The gospel reading for today is a wonderfully familiar passage. We call it the story of the “prodigal son” with the main characters of the tale being a father and his two sons. The younger one gets his father to divide the inheritance between them and then he proceeds to go to a far off country where he squanders the inheritance. After a famine hits the region where the son is, he hires himself out as a farm hand and tends the swine of a prominent citizen of that place. After a while, he sees the folly of his ways and he decides to go back to his father and to confess his waywardness and to throw himself on the father’s mercy. Anything is better than being a waiter for pigs.
How might the father respond? He has already been actively awaiting the son’s return and when he finally sees him he throws a huge feast for the son. And now enter the older of the two boys. This son strongly objects to his father’s generosity towards the prodigal and he complains that the father never acknowledged his own fidelity to his dad.

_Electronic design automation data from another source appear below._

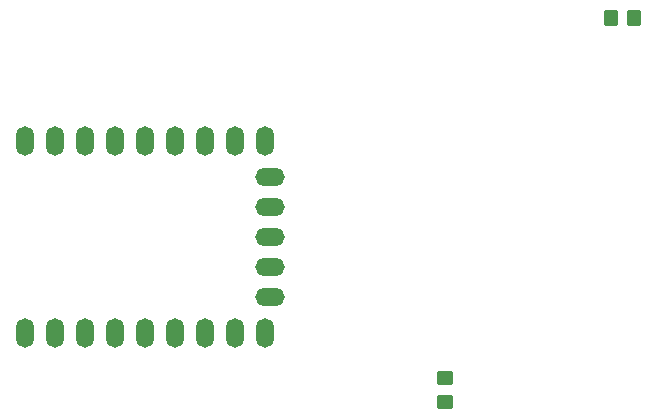
<source format=gbr>
%TF.GenerationSoftware,KiCad,Pcbnew,8.0.4*%
%TF.CreationDate,2024-08-06T16:01:05+03:00*%
%TF.ProjectId,ps2usb,70733275-7362-42e6-9b69-6361645f7063,rev?*%
%TF.SameCoordinates,Original*%
%TF.FileFunction,Paste,Top*%
%TF.FilePolarity,Positive*%
%FSLAX46Y46*%
G04 Gerber Fmt 4.6, Leading zero omitted, Abs format (unit mm)*
G04 Created by KiCad (PCBNEW 8.0.4) date 2024-08-06 16:01:05*
%MOMM*%
%LPD*%
G01*
G04 APERTURE LIST*
G04 Aperture macros list*
%AMRoundRect*
0 Rectangle with rounded corners*
0 $1 Rounding radius*
0 $2 $3 $4 $5 $6 $7 $8 $9 X,Y pos of 4 corners*
0 Add a 4 corners polygon primitive as box body*
4,1,4,$2,$3,$4,$5,$6,$7,$8,$9,$2,$3,0*
0 Add four circle primitives for the rounded corners*
1,1,$1+$1,$2,$3*
1,1,$1+$1,$4,$5*
1,1,$1+$1,$6,$7*
1,1,$1+$1,$8,$9*
0 Add four rect primitives between the rounded corners*
20,1,$1+$1,$2,$3,$4,$5,0*
20,1,$1+$1,$4,$5,$6,$7,0*
20,1,$1+$1,$6,$7,$8,$9,0*
20,1,$1+$1,$8,$9,$2,$3,0*%
G04 Aperture macros list end*
%ADD10RoundRect,0.250000X0.350000X0.450000X-0.350000X0.450000X-0.350000X-0.450000X0.350000X-0.450000X0*%
%ADD11RoundRect,0.250000X0.450000X-0.350000X0.450000X0.350000X-0.450000X0.350000X-0.450000X-0.350000X0*%
%ADD12O,1.500000X2.500000*%
%ADD13O,2.500000X1.500000*%
G04 APERTURE END LIST*
D10*
%TO.C,LED1*%
X170300000Y-78600000D03*
X168300000Y-78600000D03*
%TD*%
D11*
%TO.C,R1*%
X154300000Y-111100000D03*
X154300000Y-109100000D03*
%TD*%
D12*
%TO.C,RZ1*%
X118680000Y-89000000D03*
X121220000Y-89000000D03*
X123760000Y-89000000D03*
X126300000Y-89000000D03*
X128840000Y-89000000D03*
X131380000Y-89000000D03*
X133920000Y-89000000D03*
X136460000Y-89000000D03*
X139000000Y-89000000D03*
D13*
X139500000Y-92040000D03*
X139500000Y-94580000D03*
X139500000Y-97120000D03*
X139500000Y-99660000D03*
X139500000Y-102200000D03*
D12*
X139000000Y-105240000D03*
X136460000Y-105240000D03*
X133920000Y-105240000D03*
X131380000Y-105240000D03*
X128840000Y-105240000D03*
X126300000Y-105240000D03*
X123760000Y-105240000D03*
X118680000Y-105240000D03*
X121220000Y-105240000D03*
%TD*%
M02*

</source>
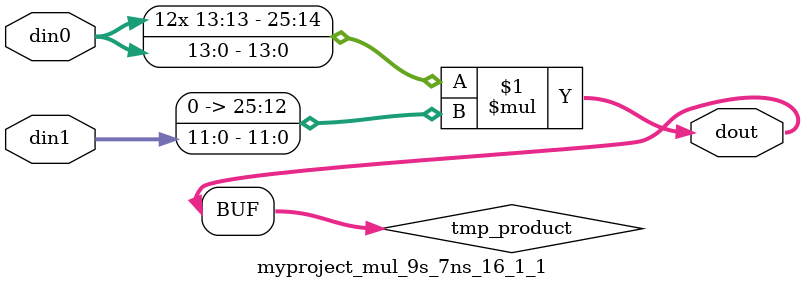
<source format=v>

`timescale 1 ns / 1 ps

 module myproject_mul_9s_7ns_16_1_1(din0, din1, dout);
parameter ID = 1;
parameter NUM_STAGE = 0;
parameter din0_WIDTH = 14;
parameter din1_WIDTH = 12;
parameter dout_WIDTH = 26;

input [din0_WIDTH - 1 : 0] din0; 
input [din1_WIDTH - 1 : 0] din1; 
output [dout_WIDTH - 1 : 0] dout;

wire signed [dout_WIDTH - 1 : 0] tmp_product;


























assign tmp_product = $signed(din0) * $signed({1'b0, din1});









assign dout = tmp_product;





















endmodule

</source>
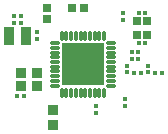
<source format=gts>
G04*
G04 #@! TF.GenerationSoftware,Altium Limited,Altium Designer,19.0.15 (446)*
G04*
G04 Layer_Color=8388736*
%FSLAX24Y24*%
%MOIN*%
G70*
G01*
G75*
%ADD28R,0.0355X0.0375*%
%ADD29R,0.0166X0.0178*%
%ADD30R,0.0146X0.0157*%
%ADD31R,0.0178X0.0166*%
%ADD32R,0.0277X0.0316*%
%ADD33R,0.0296X0.0257*%
%ADD34R,0.0355X0.0611*%
%ADD35R,0.0257X0.0296*%
%ADD36R,0.0375X0.0355*%
%ADD37R,0.1438X0.1438*%
%ADD38O,0.0139X0.0395*%
%ADD39O,0.0395X0.0139*%
%ADD40C,0.0300*%
D28*
X-2077Y-709D02*
D03*
X-1545D02*
D03*
X-1545Y-276D02*
D03*
X-2077D02*
D03*
D29*
X-1974Y-1053D02*
D03*
X-2199D02*
D03*
X1852Y415D02*
D03*
X1628D02*
D03*
X1858Y715D02*
D03*
X2082D02*
D03*
X2082Y1715D02*
D03*
X1858D02*
D03*
X2408Y-276D02*
D03*
X2632D02*
D03*
X1699D02*
D03*
X1923D02*
D03*
D30*
X1852Y185D02*
D03*
X1628D02*
D03*
D31*
X1339Y1697D02*
D03*
Y1472D02*
D03*
X423Y-1608D02*
D03*
Y-1384D02*
D03*
X1417Y-1372D02*
D03*
Y-1148D02*
D03*
X-1516Y1067D02*
D03*
Y843D02*
D03*
X1457Y-270D02*
D03*
Y-45D02*
D03*
X-2283Y1608D02*
D03*
Y1384D02*
D03*
X-2047Y1608D02*
D03*
Y1384D02*
D03*
X2165Y-270D02*
D03*
Y-45D02*
D03*
D32*
X1803Y979D02*
D03*
X2137D02*
D03*
Y1431D02*
D03*
X1803Y1431D02*
D03*
D33*
X29Y1876D02*
D03*
X-364D02*
D03*
D34*
X-1880Y945D02*
D03*
X-2451D02*
D03*
D35*
X-1181Y1890D02*
D03*
Y1496D02*
D03*
D36*
X-984Y-1506D02*
D03*
Y-2037D02*
D03*
D37*
X0Y0D02*
D03*
D38*
X-709Y945D02*
D03*
X-551D02*
D03*
X-394D02*
D03*
X-236D02*
D03*
X-79D02*
D03*
X79D02*
D03*
X236D02*
D03*
X394D02*
D03*
X551D02*
D03*
X709D02*
D03*
Y-945D02*
D03*
X551D02*
D03*
X394D02*
D03*
X236D02*
D03*
X79D02*
D03*
X-79D02*
D03*
X-236D02*
D03*
X-394D02*
D03*
X-551D02*
D03*
X-709D02*
D03*
D39*
X945Y709D02*
D03*
Y551D02*
D03*
Y394D02*
D03*
Y236D02*
D03*
Y79D02*
D03*
Y-79D02*
D03*
Y-236D02*
D03*
Y-394D02*
D03*
Y-551D02*
D03*
Y-709D02*
D03*
X-945D02*
D03*
Y-551D02*
D03*
Y-394D02*
D03*
Y-236D02*
D03*
Y-79D02*
D03*
Y79D02*
D03*
Y236D02*
D03*
Y394D02*
D03*
Y551D02*
D03*
Y709D02*
D03*
D40*
X433Y-433D02*
D03*
X0D02*
D03*
X-433D02*
D03*
X433Y0D02*
D03*
X0D02*
D03*
X-433D02*
D03*
X433Y433D02*
D03*
X0D02*
D03*
X-433D02*
D03*
M02*

</source>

There is so much for us to contemplate in this familiar story. The one we call the prodigal has grievously offended the father. He effectively says to the father, “I consider you dead, so give me the inheritance that you owe me.” Seeming not to blink, the father gives him what is his inheritance and the son goes off and squanders the inheritance and comes to his senses only when he discovers himself in dire straits.
The father not only forgives, but he is awaiting the son’s return and he greets the son with lavish love and deep compassion. He then proceeds to call for a celebration that honors the “prodigal” and this action infuriates the older brother.
The passage might be more accurately called the “prodigal father” because indeed the father shows incredible lavishness in his treatment of his second born who had basically disowned his father. This is no ordinary father. As Jesus tells the story we see that the father stands for God the Father. The son is the sinner who finally realizes the consequences of actions and is lead to return to the father (God). The brother represents those of us who get stuck in our judgments and in our own goodness. He can’t seem to get past his own faithfulness and he lets the father know about it.
The real message here is the forgiveness and the compassion of the Father who waits for us sinners to come back and the great joy he exhibits on our return. Can I truly believe that I will be received back like the prodigal son? Or, do I expect to be rejected as the older brother treated his wayward sibling?
As hard as it is to imagine and to believe: God rejoices at our return and celebrates it with joyful exuberance. God is indeed the Prodigal Father and I am the beneficiary of that prodigality. For this I am so very grateful.